Oh little trembling one,

Under this thin blanket, I can find no repose,

And since the battle of Arderydd,

I no longer care,

If the sky falls,

Or the sea overflows.

Then one of us began to chant in a long continious note, the words, I am……

I-aaaaaaaaaaaammmmmmmmmmmmmm

And as the image of what lay within our hearts came into our heads we shouted, cried out, whispered in long tones…..

I-aaaaaaaaaaaammmmmmmmmmmmmm

the Spirit of the forest!

I-aaaaaaaaaaaammmmmmmmmmmmmm

the beating heart of the earth!

I-aaaaaaaaaaaammmmmmmmmmmmmm

the stag of seven tines!

I-aaaaaaaaaaaammmmmmmmmmmmmm

the blood within your veins!

I-aaaaaaaaaaaammmmmmmmmmmmmm

the love that never dies!

I-aaaaaaaaaaaammmmmmmmmmmmmm

And each one of us in that moment touched the madness that was Merlin again, and each one of us in that moment connected to the Wild Man/Woman within, and for my part, I let go of all that had gone before, and offered myself to the journey that lay ahead.


 

For some practical personal work spend some time thinking about your personal relationship with the Natural World and ask yourself the following questions. Make notes of the answers in a notebook, so you can look back on them later, and see how far you have come.

How close to you feel to the Natural World?

Are you a part of nature, or separate from it?

Can you feel your Wildman/woman inside?

If you can where in your body do they exist?

How can you express this wildness?

11 responses to “Druidry for Beginners – The Ritual of the Wild”

  1. A decade ago I suffered deep pain and madness when I was abandoned by my wife and coven. I was homeless and meditated in some woods for almost a year before my mind and spirit cleared enough for me to return to the world. Nature is the great healer. It was a blessing to commune with the Earth and the things and creatures of the wild. It frees the soul. I am now an author with eleven books.

  2. For me, it was over ten years of undiagnosed lyme disease that plumbed my depths in social, physical and mental ways. What saved me from ending it all was learning to find joy in tiny moments of my connection with nature even on days where I had very little reserve for bigger things, and the love and company of my dogs. It was bare bones living where I learned what mattered.

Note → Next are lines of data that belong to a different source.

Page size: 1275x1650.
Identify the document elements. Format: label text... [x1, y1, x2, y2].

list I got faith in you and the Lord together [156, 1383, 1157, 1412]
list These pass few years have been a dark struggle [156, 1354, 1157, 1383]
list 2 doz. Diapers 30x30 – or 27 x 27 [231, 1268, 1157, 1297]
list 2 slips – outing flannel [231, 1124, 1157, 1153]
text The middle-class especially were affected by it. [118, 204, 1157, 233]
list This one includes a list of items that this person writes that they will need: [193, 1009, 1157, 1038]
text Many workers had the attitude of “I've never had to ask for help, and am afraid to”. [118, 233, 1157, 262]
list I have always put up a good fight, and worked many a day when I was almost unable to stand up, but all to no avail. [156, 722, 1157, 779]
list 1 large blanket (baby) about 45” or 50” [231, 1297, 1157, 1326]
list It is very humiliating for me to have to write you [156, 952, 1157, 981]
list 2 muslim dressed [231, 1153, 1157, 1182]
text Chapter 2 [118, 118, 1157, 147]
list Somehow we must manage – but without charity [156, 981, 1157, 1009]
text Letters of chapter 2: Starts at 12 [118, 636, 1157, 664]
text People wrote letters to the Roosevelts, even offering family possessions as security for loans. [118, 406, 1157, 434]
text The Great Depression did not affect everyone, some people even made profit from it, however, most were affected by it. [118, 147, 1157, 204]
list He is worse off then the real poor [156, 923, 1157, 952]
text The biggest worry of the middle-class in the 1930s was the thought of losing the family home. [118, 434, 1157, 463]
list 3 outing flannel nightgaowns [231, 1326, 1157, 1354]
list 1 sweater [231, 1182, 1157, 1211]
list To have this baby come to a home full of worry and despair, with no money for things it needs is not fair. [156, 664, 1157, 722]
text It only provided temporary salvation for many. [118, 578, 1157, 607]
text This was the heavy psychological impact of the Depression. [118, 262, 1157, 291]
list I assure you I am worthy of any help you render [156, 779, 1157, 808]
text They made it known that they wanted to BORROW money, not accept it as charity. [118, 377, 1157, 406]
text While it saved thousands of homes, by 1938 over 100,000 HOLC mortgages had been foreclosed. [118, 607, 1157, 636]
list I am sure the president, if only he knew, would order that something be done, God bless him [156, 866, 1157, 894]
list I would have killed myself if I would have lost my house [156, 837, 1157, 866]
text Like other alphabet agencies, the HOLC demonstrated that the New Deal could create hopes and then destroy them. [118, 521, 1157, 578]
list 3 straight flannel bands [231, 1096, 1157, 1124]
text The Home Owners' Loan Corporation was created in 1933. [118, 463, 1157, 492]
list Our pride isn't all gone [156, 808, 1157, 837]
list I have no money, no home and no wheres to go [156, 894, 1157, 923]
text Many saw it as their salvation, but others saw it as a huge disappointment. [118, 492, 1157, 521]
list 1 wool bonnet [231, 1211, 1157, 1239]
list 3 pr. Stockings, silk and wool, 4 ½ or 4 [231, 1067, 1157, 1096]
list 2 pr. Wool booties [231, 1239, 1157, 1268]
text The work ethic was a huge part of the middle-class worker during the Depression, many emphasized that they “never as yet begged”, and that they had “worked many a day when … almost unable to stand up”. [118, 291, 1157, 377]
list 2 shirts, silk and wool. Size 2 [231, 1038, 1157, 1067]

    Where in my body is my inner wild woman? I’ll have to think on that. I can feel her, but where is she? I think I best express her in my hedgey home-life of caring for the plants and creatures around me, and in my art. There is one character who I write and paint who expresses all that I am too ‘civilised’ to express. I think she is rather an wild woman alter ego. 🙂

  3. I loved your post so much I shared it with my own readers and directed them here for more information. ^_^ keep up the great work in your neck of the woods!! Thank you for sharing!

  4. Great to see the stories of Myrddin as northern British wildman being explored. Myrddin’s stories and those of other ‘gwyllon’ with whom he fled to Celyddon as well as Cyldeyr Wyllt have been calling to me recently too. I think there is alot that can learnt about madness / wildness in them as well as the healing power of nature and art. Unfortunately for many of us Celyddon is a long way away in time and place yet it lies deep in our memories and in the memory of Britain and its spaces of juniper, pine, wood ants and wild animals are not completely lost…

  5. As one of the members of the circle described from all those years ago, this stirred deep and powerful memories within me. Thanks for re-kindling the flame Damh. An amazing and very inspiring thing that happened, was that a brightly coloured frog (as I remember it) jumped onto the person lying naked in the earth. We all acknowledged the sublime magic of the moment: It was as if nature was affirming and celebrating the spirit of Merlin with us.